In order to stay competitive, businesses across all industries need to think about not only embracing these disruptive technologies, but how the technologies will impact the organization, Wong said. At the same time, they should be providing the right training and support for employees.

The addition of technically proficient robots and machine learning capabilities is by no means lessening the value of and need for people with technology skills.

"To attract the right talent, we are looking at those with STEM [science, technology, engineering and math] skills, in addition to traditional business backgrounds," Wong said. "While business and accounting experience present valuable skillsets, adding STEM skills into the mix brings diversity of thought to problem solving and delivers better outcomes."

EY has adopted a "suits plus jeans" approach, "melding cultures together and bringing in new mindsets, such as technology practitioners, to disrupt traditional ways of thinking and solve problems differently," Wong said.

To facilitate the mature and scalable design of blockchain services for example, the firm is hiring a mix of talent including cryptographers, physicists, mathematicians, and software developers. As the needs of its clients evolve, EY is embracing the importance of recruiting candidates with future-focused skills.

Part of the strategy of adapting for the future of work is committing to a culture of "learning how to learn," Wong said. "It's not simply enough to teach a skillset, enterprises have an obligation to their workforce and communities to ongoing learning," he said. "As this digital shift is underway, it is important that business build a workforce that is agile and malleable to accommodate the pace of change."

It's less about having the right skillset and more about learning how to learn and to continuously evolve.
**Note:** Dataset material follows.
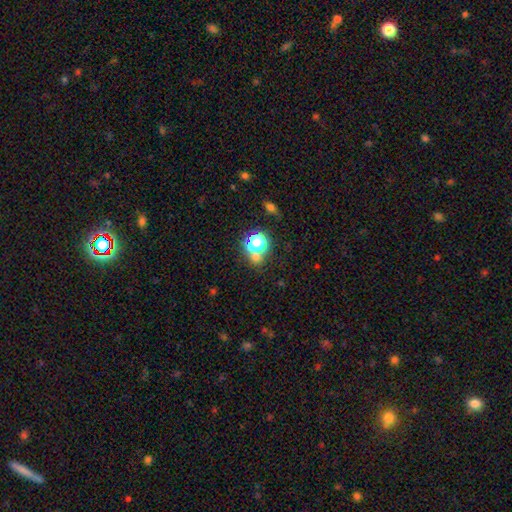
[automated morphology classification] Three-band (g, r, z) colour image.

To embrace this concept, the firm has launched EY Badges, a digital certification program that allows employees to earn credentials in future-focused skills, centered on key disruptive technologies such as AI, RPA, blockchain, and big data, Wong said.

"EY is using this program to equip our people with the skills needed to solve the complex problems of the future," Wong said.

Businesses should also embrace the potential intrinsic to each disruptive technology. "AI, for example, could be one of the most disruptive technologies in history, and is commercially viable today," Wong said. "But it is currently underinvested, and organizations are not yet fully capitalizing on its potential."